Jean-Pierre Allard, from serialization and aggregation solutions company Optel Vision, was recently asked what he thought the most important aspect of implementing these new systems and the equipment to go with them before the deadline was, and he said, “One of the most important aspects to consider is to maintain maximum overall equipment effectiveness. Adding inspection and tracking equipment on a line can drop the line efficiency and affect the company profits and throughput. Floor space required by new equipment is also difficult to manage on the production line. Solution providers are challenged to offer small systems to fit on customers’ lines.”
So making sure that there’s something as simple as enough floor space in order to create a system that will ensure line efficiency is crucial to eventually maintaining compliance when these regulations come into effect.
And of course, it’s not just the 2017 deadlines that companies have to worry about, it’s important to consider already the future deadlines that will soon be right around the corner. The 2023 deadline contains requirements for item-level electronic tracking, and Allard says “We estimate that currently 50% of our customers will decide to go ahead with the complete compliance 2023 deadline. The reason is simple: going through a single-phase approach [adopting new equipment all at one time] provides savings of up to 25% (direct and indirect costs). Each time the equipment is changed, the packaging line can’t operate for close to two weeks to install and run all the validation tests. During this period of time, as the line is not packaging, there is an indirect cost for the manufacturer, which is a loss of profit. In terms of equipment, this means to equip the packaging line with cameras and controlled printers at the bundle, case, and possibly pallet stations. Concerning warehouse management, when implementing improvements, considerations should be made to the impacts of new serialization for the following use cases: rework, de-aggregation, heterogeneous packing, shipment, and returns.”
However, due to the nature of the DSCSA regulations, which require major overhauls in every aspect of the drug supply chain, the FDA has been open to pushing back some of the deadlines to give companies time to adapt and comply without being penalized for it.

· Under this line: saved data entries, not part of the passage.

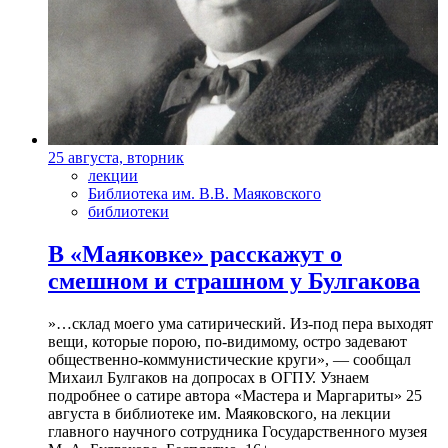
25 августа, вторник
лекции
Библиотека им. В.В. Маяковского
библиотеки
В «Маяковке» расскажут о
смешном и страшном у Булгакова
»…склад моего ума сатирический. Из-под пера выходят
вещи, которые порою, по-видимому, остро задевают
общественно-коммунистические круги», — сообщал
Михаил Булгаков на допросах в ОГПУ. Узнаем
подробнее о сатире автора «Мастера и Маргариты» 25
августа в библиотеке им. Маяковского, на лекции
главного научного сотрудника Государственного музея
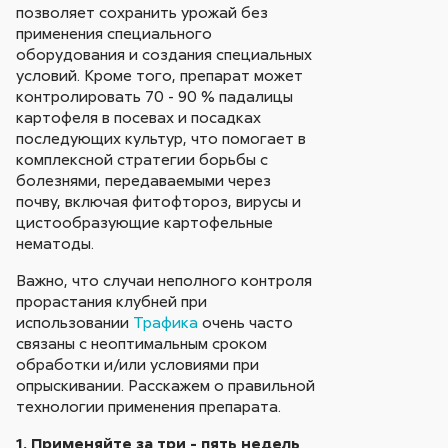
позволяет сохранить урожай без
применения специального
оборудования и создания специальных
условий. Кроме того, препарат может
контролировать 70 - 90 % падалицы
картофеля в посевах и посадках
последующих культур, что помогает в
комплексной стратегии борьбы с
болезнями, передаваемыми через
почву, включая фитофтороз, вирусы и
цистообразующие картофельные
нематоды.
Важно, что случаи неполного контроля
прорастания клубней при
использовании
Трафика
очень часто
связаны с неоптимальным сроком
обработки и/или условиями при
опрыскивании. Расскажем о правильной
технологии применения препарата.
1. Применяйте за три - пять недель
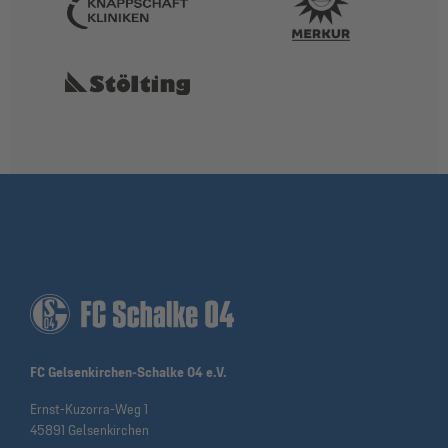
FC Gelsenkirchen-Schalke 04 e.V.
Ernst-Kuzorra-Weg 1
45891 Gelsenkirchen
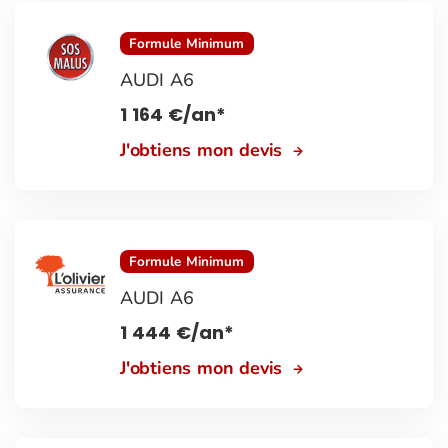
Formule Minimum
AUDI A6
1 164
€
/an*
J'obtiens mon devis
Formule Minimum
AUDI A6
1 444
€
/an*
J'obtiens mon devis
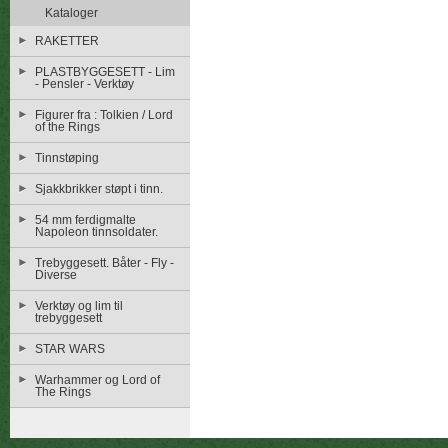
Kataloger
RAKETTER
PLASTBYGGESETT - Lim
- Pensler - Verktøy
Figurer fra : Tolkien / Lord
of the Rings
Tinnstøping
Sjakkbrikker støpt i tinn.
54 mm ferdigmalte
Napoleon tinnsoldater.
Trebyggesett. Båter - Fly -
Diverse
Verktøy og lim til
trebyggesett
STAR WARS
Warhammer og Lord of
The Rings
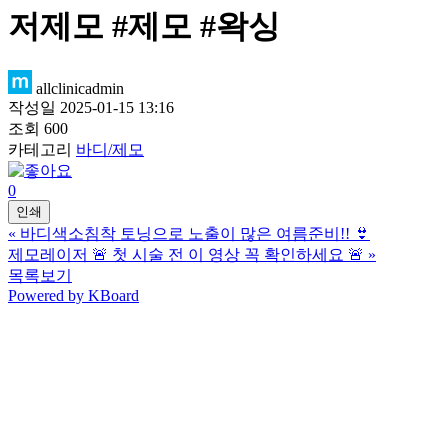
저제모 #제모 #왁싱
allclinicadmin
작성일
2025-01-15 13:16
조회
600
카테고리
바디/제모
0
인쇄
«
바디색소침착 토닝으로 노출이 많은 여름준비!! 👙
제모레이저 🚨 첫 시술 전 이 영상 꼭 확인하세요 🚨
»
목록보기
Powered by KBoard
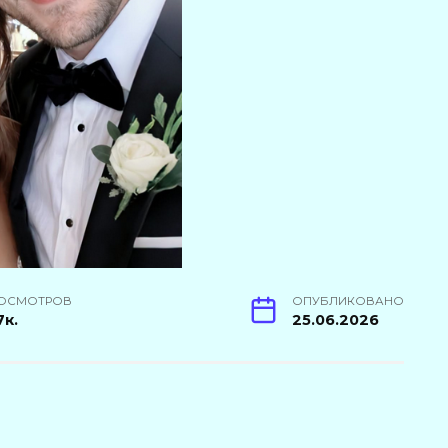
ОСМОТРОВ
ОПУБЛИКОВАНО
7к.
25.06.2026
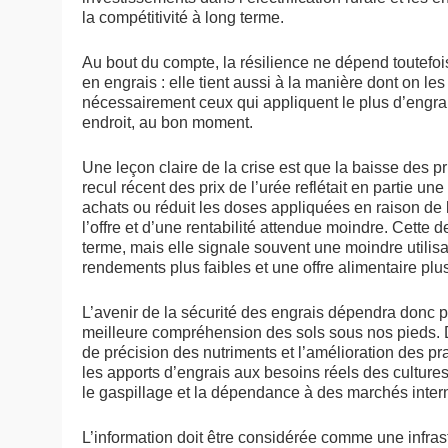
la compétitivité à long terme.
Au bout du compte, la résilience ne dépend toutefo
en engrais : elle tient aussi à la manière dont on les
nécessairement ceux qui appliquent le plus d’engrai
endroit, au bon moment.
Une leçon claire de la crise est que la baisse des p
recul récent des prix de l’urée reflétait en partie un
achats ou réduit les doses appliquées en raison de l’
l’offre et d’une rentabilité attendue moindre. Cette 
terme, mais elle signale souvent une moindre utilisa
rendements plus faibles et une offre alimentaire plu
L’avenir de la sécurité des engrais dépendra donc 
meilleure compréhension des sols sous nos pieds. D
de précision des nutriments et l’amélioration des p
les apports d’engrais aux besoins réels des cultures
le gaspillage et la dépendance à des marchés intern
L’information doit être considérée comme une infrast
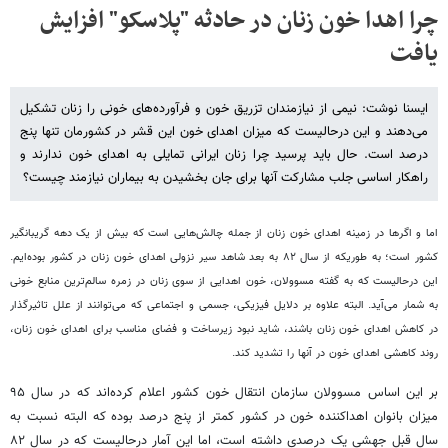
چرا اهدا خون زنان در حادثه "پلاسکو" افزایش
یافت
ایسنا نوشت: نیمی از نیازمندان تزریق خون و فرآورده‌های خونی را زنان تشکیل
می‌دهند و این درحالیست که میزان اهدای خون این قشر در کشورمان تنها پنج
درصد است. حال باید پرسید چرا زنان ایرانی تمایلی به اهدای خون ندارند و
راهکار اساسی جلب مشارکت آنها برای جان بخشیدن به بیماران نیازمند چیست؟
اما و اگرها در زمینه اهدای خون زنان از جمله چالش‌هایی است که بیش از یک دهه گریبانگیر
کشور است؛ به طوریکه از سال ۸۲ به بعد شاهد سیر نزولی اهدای خون زنان در کشور بوده‌ایم.
این درحالیست که به گفته مسوولان،‌ خون اهدایی از سوی زنان در زمره سالم‌ترین منابع خونی
به شمار می‌آید. البته علاوه بر دلایل فیزیکی، جسمی و اجتماعی که می‌توانند از علل تاثیرگذار
در کاهش اهدای خون زنان باشند، شاید نبود زیرساخت‌ و فضای مناسب برای اهدای خون زنان،‌
روند کاهشی اهدای خون در آنها را تشدید کند.
بر این اساس مسوولان سازمان انتقال خون کشور اعلام کرده‌اند که در سال ۹۵
میزان بانوان اهداکننده خون در کشور کمتر از پنج درصد بوده که البته نسبت به
سال قبل جهشی یک درصدی داشته است، اما این آمار درحالیست که در سال ۸۲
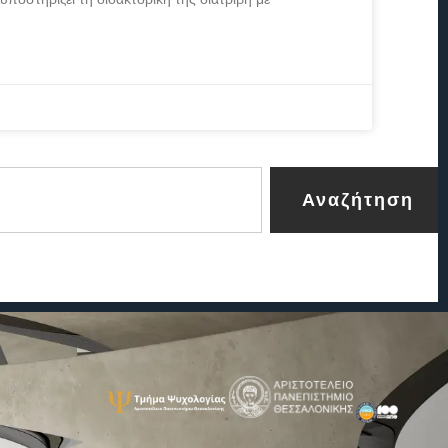
Αναζήτηση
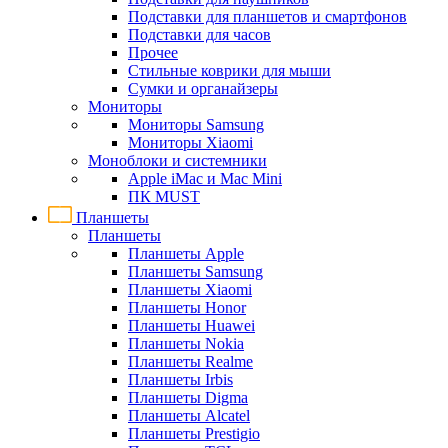
Подставки для планшетов и смартфонов
Подставки для часов
Прочее
Стильные коврики для мыши
Сумки и органайзеры
Мониторы
Мониторы Samsung
Мониторы Xiaomi
Моноблоки и системники
Apple iMac и Mac Mini
ПК MUST
Планшеты
Планшеты
Планшеты Apple
Планшеты Samsung
Планшеты Xiaomi
Планшеты Honor
Планшеты Huawei
Планшеты Nokia
Планшеты Realme
Планшеты Irbis
Планшеты Digma
Планшеты Alcatel
Планшеты Prestigio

For example, the American Society of Health-System Pharmacists (ASHP) contacted FDA two weeks before the July 1 compliance date for pharmacies this year, because they knew hospital and health-system pharmacies needed more time to implement their traceability data and T3 storage processes. The reason provided by ASHP was that the July deadline would be a problem for large health systems, because they work with more than one drug supplier.
Kasey Thompson, the vice president of ASHP’s Office of Policy, Planning and Communications, said that “based upon input provided by hospital and health-system pharmacists, we believe that significant challenges remain for hospitals and health systems to fully comply with the new requirements by the July 1 deadline.”
The National Community Pharmacists Association (NCPA) also contacted the FDA to request more time, and on behalf of NCPA, APhA, and the National Alliance of State Pharmacy Associations, NCPA said that feedback from the organizations’ members clearly showed that more outreach and education was needed. According to them, only half of the respondents to the survey had been in contact with their wholesalers to discuss the way T3 information would be exchanged, nor were they aware of the services wholesalers were providing when it came to maintaining and storing that information.
There is still a long road ahead when it comes to a fully realized serialization and traceability system for drug product in the US market, but it will eventually become a reality, and global stakeholders will also need to take note of the regulations and compliance requirements that are going into effect and that are also emerging around the world.